You may shoot me with your words,
But still, like air, I’ll rise.
-Maya Angelou
Ever since she toppled incumbent Jackie Cherryhomes in 2001, Minneapolis Fifth Ward council member Natalie Johnson Lee, the council’s lone African-American woman, has continued to rise. She has successfully deflected and deflated those wanting to blow her off-especially the North Side wannabes and has-beens who are bitter that Johnson Lee derailed the Cherryhomes gravy train, and the DFL potentates who mock her as an “Angela Davis with funky hair.”
“These are the same people who said that I could not beat Jackie. They are mad because, through me, people who have been disrespected are getting access,” she told me recently.
Johnson Lee got her “incredible fighting spirit,” as one council member called it, growing up scrappy, black, and working class in Oklahoma City. According to Johnson Lee, a single mother at seventeen, her family taught her that she had “every right to be who I was.” Their motto was “don’t give no shorts [Johnsonspeak for slighting someone] and don’t take no shorts.”
After high school, she landed in Philadelphia and earned a two-year accounting degree. From there, she started working for General Mills, who eventually enticed her to Minnesota. After a stint in the corporate “big house,” as she puts it, Johnson Lee got into employment training jobs, first at the Urban League and then the Employers Association.
When husband Travis failed to unseat DFLer Cherryhomes in 1997, Johnson Lee decided to take up the mantle in 2001 under the Green Party banner. She firmly believes that her husband, who managed her campaign, paved the way for her improbable seventy-six-vote victory margin against the allegedly unbeatable Cherryhomes.
Johnson Lee, who won with little support or respect from old North Side guardians like the Urban League and the black clergy, suddenly had to play nice with people who had actively campaigned against her. She says of her relationships with them, “We’re cool now. We have conversations together.” But the tightness in her voice betrays her knowledge that many in the old guard would knock her off in a hot minute. “Jackie gave them a lot of goodies over the years. They were understandably reluctant to give them up.”
Getting the proper respect is a recurring theme with Johnson Lee. Those who know her on the council say that she can be quick to turn a phrase or a look into a sign of disrespect. Says one of her closest allies, “Disrespecting Natalie is a very bad thing to do. If she senses that people are not taking her seriously, she will get in their face.”
Some well-placed political veterans, such as former council member Lisa McDonald, say this in-your-face approach is just what Minneapolis politicos need. “Natalie is the only one at City Hall shaking it up and rattling cages. What has Don Samuels done besides sit in a tent and go hungry? She sure has [Mayor] R.T. Rybak’s shorts in a bundle.” Still, McDonald believes that Johnson Lee could use more political “savoir faire” instead of sometimes “needlessly pissing people off.”
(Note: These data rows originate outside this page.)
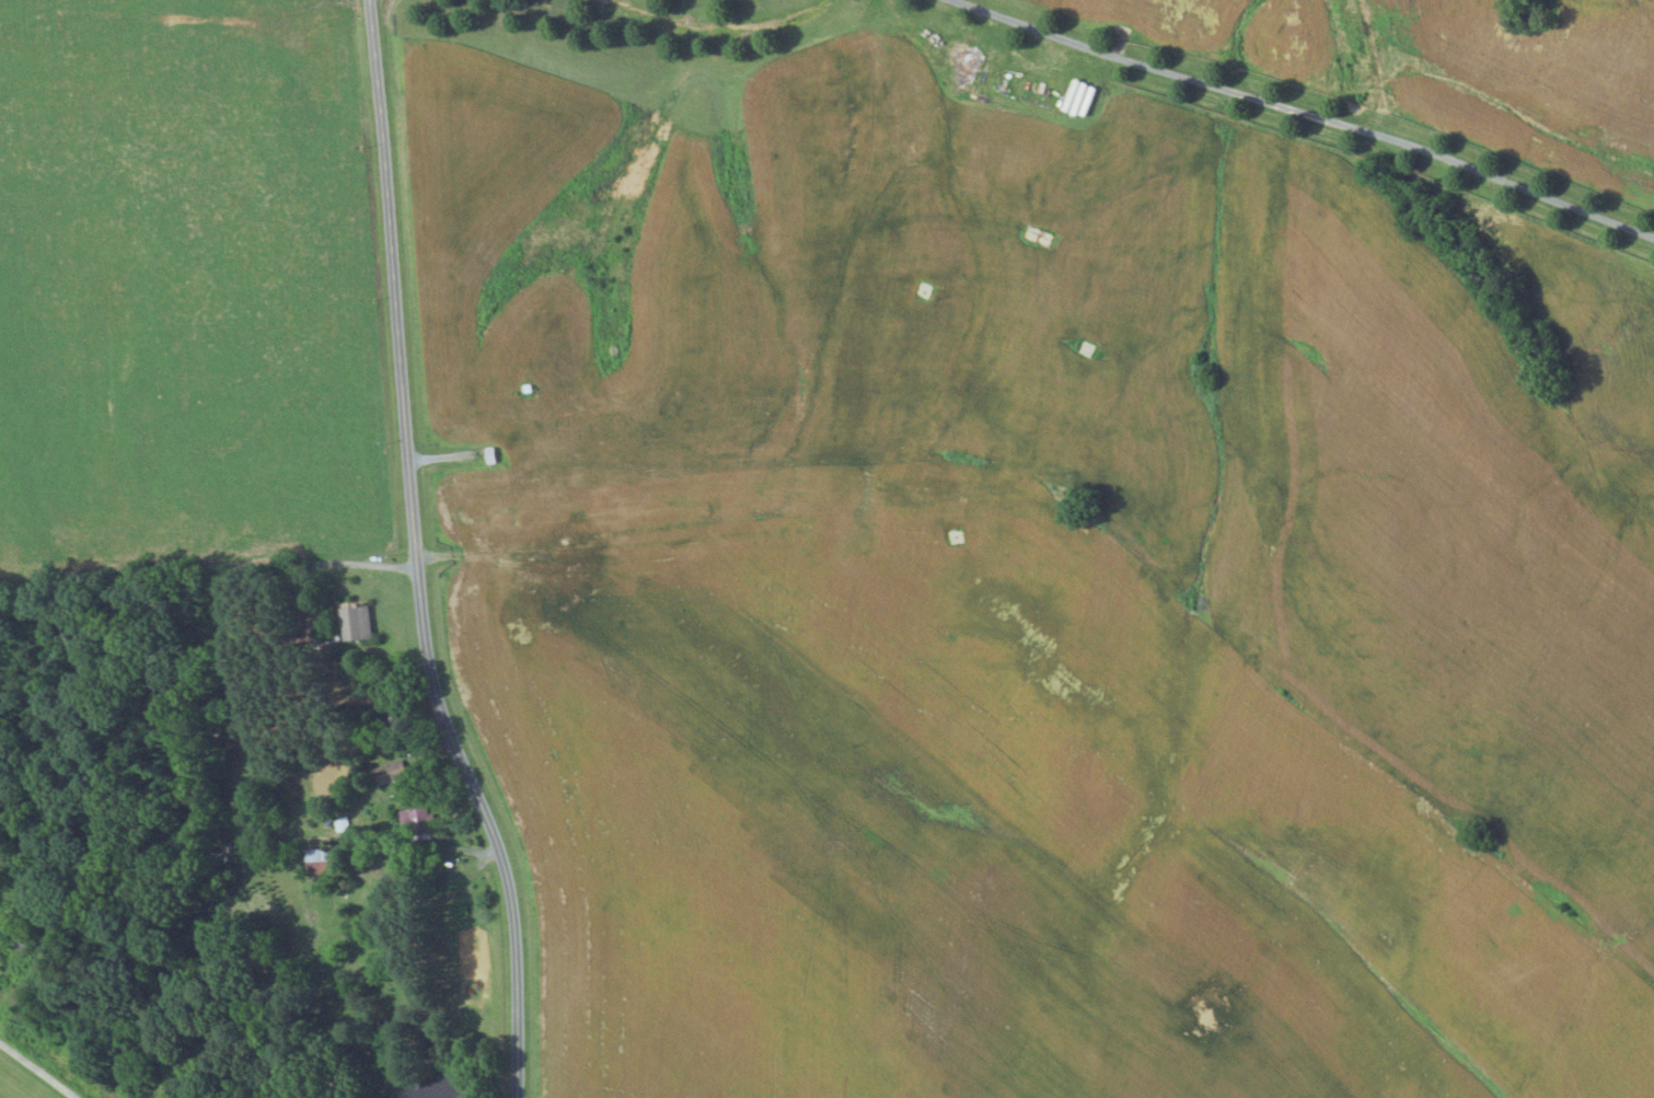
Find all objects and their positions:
road: (1302, 115)
road: (414, 555)
road: (357, 563)
building: (355, 622)
building: (388, 773)
building: (317, 862)
road: (36, 1071)

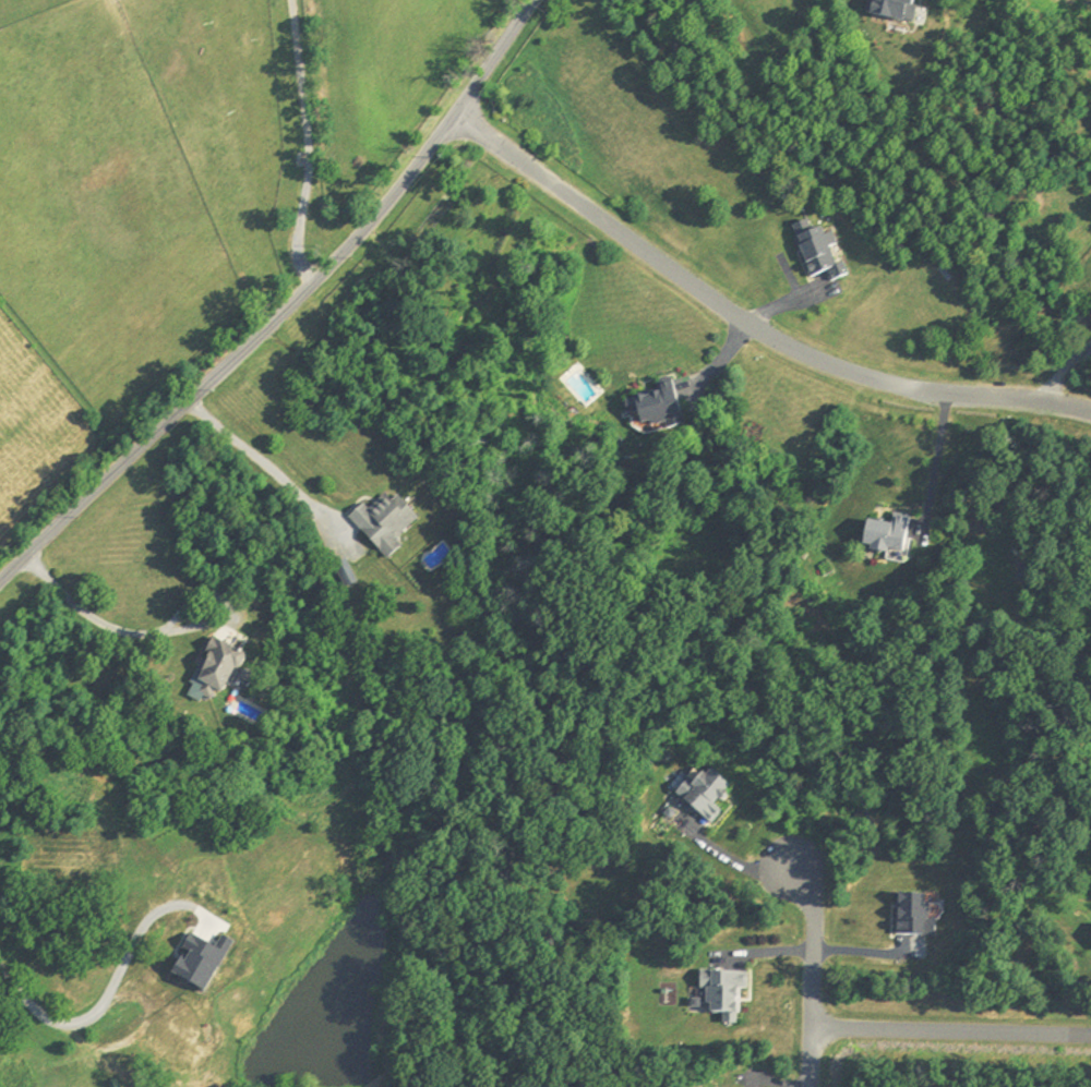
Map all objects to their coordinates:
road: (304, 148)
building: (817, 250)
road: (287, 310)
road: (745, 322)
road: (1064, 371)
building: (653, 407)
road: (258, 460)
road: (937, 460)
building: (382, 522)
building: (886, 533)
road: (171, 631)
building: (212, 673)
building: (702, 795)
road: (730, 858)
building: (203, 872)
building: (913, 917)
road: (867, 952)
road: (812, 965)
road: (111, 985)
building: (725, 997)
building: (175, 1030)
road: (950, 1031)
Some of Johnson Lee’s council colleagues agree with McDonald. One member flatly told me her “stuff is raggedy” and that she relies too heavily on others to do the heavy lifting on tough procedural battles. Johnson Lee counters that she refuses to use Robert’s Rules as a “manipulation tool.” “I can go head to head with the best of them when I need to.”
Yet the criticism, despite Johnson Lee’s tough exterior, stings a little. “The learning curve here has been huge,” she admits. “I’ve had to get used to the backstabbing nature of Minneapolis politics. I’ve had to try to work with people like R.T. Rybak, who thinks he is a great teacher, but is not always very teachable, especially when it comes to black people.” After pausing for a moment, she says, “I make no apologies for who I am and how I serve the people who sent me here. R.T., the old DFL machine, the black preachers-they did not make me and will not define me. I have just as much right to advocate, negotiate, and yes, piss people off-as any other Minneapolis council member. This is my house, too.”